____ READING PASSAGE

Aidan Higgins: caught on camera in Where Would You Like the Bullet?

Rosita Sweetman on Neil Donnelly’s documentary about a great if difficult writer


Neil Donnelly said I was the hammer the film needed. Hammer, eh? The day of filming I felt more like stripped wiring, the red, blue and green raw and flailing. It was just days after Aidan Higgins’s funeral, a funeral which with fitting drama hadn’t been an actual funeral as the entrance to the crematorium was flooded, the coffin and its precious cargo returned to base, with the funeral party celebrating his life, which at the last minute I hadn’t been able to go to, going ahead in Kinsale.

I was in a rage with everyone; principally of course with myself.

The weirdness of being in his Springfield, the beautiful Georgian “Big House” in Kildare that Aidan had returned to in his writing again and again, and again. Like Van Gogh drinking black coffee until he was hallucinating before heading out to the wheatfields, Aidan dreamt himself “into a catatonic state” until he went “back there”. How strange and painful to be here with his beloved “Mumu” and Pater, his three brothers, and himself all now gone, their ghostly absence heightened by Springfield’s new mistress, an American lady who serves tea and coffee out of hellish metal thermos flasks beloved of conferences and the religious, and who has had the whole place done up in baroque rococo, and seems to keep packs of dogs, not entirely friendly, behind every second door, proclaiming loudly her intense dislike of the freshly very dearly departed: “a very nasty man”.

What?

________
____ RECORDED DATA

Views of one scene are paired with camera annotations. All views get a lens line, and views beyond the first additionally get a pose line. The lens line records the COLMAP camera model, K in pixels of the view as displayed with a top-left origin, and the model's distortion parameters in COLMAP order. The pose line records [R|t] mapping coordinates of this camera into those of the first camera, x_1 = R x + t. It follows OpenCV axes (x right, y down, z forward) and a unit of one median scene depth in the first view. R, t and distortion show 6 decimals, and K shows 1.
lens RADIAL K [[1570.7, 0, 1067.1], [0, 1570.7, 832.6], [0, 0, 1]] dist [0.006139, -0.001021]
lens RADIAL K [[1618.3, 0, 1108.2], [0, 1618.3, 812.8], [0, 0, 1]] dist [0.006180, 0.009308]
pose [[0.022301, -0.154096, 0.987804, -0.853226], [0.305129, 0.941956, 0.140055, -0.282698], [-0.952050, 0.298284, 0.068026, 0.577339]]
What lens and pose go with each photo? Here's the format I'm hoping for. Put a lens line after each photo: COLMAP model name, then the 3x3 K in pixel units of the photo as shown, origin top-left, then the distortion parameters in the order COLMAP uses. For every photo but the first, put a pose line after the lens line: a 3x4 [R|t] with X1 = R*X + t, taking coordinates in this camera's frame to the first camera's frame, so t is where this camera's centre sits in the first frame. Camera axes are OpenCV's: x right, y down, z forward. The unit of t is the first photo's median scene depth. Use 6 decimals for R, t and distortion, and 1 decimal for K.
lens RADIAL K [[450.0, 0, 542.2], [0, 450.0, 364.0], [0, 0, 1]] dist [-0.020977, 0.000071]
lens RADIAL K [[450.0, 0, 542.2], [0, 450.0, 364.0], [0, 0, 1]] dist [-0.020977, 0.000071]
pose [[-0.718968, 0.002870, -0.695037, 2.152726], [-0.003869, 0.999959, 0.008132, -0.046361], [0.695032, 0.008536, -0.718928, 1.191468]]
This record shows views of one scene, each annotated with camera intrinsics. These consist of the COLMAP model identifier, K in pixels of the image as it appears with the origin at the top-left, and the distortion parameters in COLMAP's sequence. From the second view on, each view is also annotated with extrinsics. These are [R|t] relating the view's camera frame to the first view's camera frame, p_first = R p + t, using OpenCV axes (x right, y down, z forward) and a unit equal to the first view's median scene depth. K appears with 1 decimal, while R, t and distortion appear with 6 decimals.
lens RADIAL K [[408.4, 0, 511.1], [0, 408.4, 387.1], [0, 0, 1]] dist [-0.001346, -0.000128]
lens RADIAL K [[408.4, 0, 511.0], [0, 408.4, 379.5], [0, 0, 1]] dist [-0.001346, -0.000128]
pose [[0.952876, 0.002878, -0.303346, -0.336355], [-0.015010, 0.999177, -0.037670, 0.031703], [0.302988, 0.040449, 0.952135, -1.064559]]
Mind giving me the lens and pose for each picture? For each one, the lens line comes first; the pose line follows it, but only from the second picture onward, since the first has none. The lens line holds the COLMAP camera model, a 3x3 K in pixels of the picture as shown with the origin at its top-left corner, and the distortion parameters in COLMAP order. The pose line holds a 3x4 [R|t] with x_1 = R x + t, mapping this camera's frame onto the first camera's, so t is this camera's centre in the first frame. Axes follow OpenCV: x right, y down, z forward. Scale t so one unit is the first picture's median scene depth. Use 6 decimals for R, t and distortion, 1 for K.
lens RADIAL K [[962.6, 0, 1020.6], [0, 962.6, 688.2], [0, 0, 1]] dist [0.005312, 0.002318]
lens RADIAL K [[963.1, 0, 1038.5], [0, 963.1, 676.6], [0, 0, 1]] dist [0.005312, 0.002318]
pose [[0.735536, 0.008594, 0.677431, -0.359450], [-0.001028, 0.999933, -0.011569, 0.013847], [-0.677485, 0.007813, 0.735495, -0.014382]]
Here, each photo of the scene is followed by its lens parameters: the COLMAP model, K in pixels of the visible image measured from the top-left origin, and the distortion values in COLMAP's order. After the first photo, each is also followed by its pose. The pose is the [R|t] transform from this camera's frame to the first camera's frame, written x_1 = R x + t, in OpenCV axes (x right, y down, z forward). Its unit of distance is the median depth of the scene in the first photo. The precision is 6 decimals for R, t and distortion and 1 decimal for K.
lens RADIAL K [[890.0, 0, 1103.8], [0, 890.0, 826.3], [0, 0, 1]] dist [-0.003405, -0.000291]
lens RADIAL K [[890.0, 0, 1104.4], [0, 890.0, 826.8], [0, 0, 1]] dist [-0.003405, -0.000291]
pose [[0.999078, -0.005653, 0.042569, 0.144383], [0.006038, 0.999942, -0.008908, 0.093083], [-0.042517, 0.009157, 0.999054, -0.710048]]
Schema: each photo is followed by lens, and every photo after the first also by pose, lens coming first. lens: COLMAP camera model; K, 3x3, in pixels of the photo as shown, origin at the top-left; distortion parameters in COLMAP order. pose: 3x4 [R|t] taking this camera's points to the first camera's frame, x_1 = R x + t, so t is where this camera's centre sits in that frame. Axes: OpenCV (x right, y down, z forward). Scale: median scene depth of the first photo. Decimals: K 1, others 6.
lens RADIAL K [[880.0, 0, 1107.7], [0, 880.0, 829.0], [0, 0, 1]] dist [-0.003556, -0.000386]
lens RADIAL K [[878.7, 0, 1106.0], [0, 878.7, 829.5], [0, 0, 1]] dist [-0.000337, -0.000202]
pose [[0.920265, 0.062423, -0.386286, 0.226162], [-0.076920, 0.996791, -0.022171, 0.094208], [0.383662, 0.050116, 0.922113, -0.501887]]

________

| EXERCISE BRIEF |
Copy out the article on Aidan Higgins above word for word, from its headline to its final line.

| RESPONSE AREA |
Aidan Higgins: caught on camera in Where Would You Like the Bullet?

Rosita Sweetman on Neil Donnelly’s documentary about a great if difficult writer


Neil Donnelly said I was the hammer the film needed. Hammer, eh? The day of filming I felt more like stripped wiring, the red, blue and green raw and flailing. It was just days after Aidan Higgins’s funeral, a funeral which with fitting drama hadn’t been an actual funeral as the entrance to the crematorium was flooded, the coffin and its precious cargo returned to base, with the funeral party celebrating his life, which at the last minute I hadn’t been able to go to, going ahead in Kinsale.

I was in a rage with everyone; principally of course with myself.

The weirdness of being in his Springfield, the beautiful Georgian “Big House” in Kildare that Aidan had returned to in his writing again and again, and again. Like Van Gogh drinking black coffee until he was hallucinating before heading out to the wheatfields, Aidan dreamt himself “into a catatonic state” until he went “back there”. How strange and painful to be here with his beloved “Mumu” and Pater, his three brothers, and himself all now gone, their ghostly absence heightened by Springfield’s new mistress, an American lady who serves tea and coffee out of hellish metal thermos flasks beloved of conferences and the religious, and who has had the whole place done up in baroque rococo, and seems to keep packs of dogs, not entirely friendly, behind every second door, proclaiming loudly her intense dislike of the freshly very dearly departed: “a very nasty man”.

What?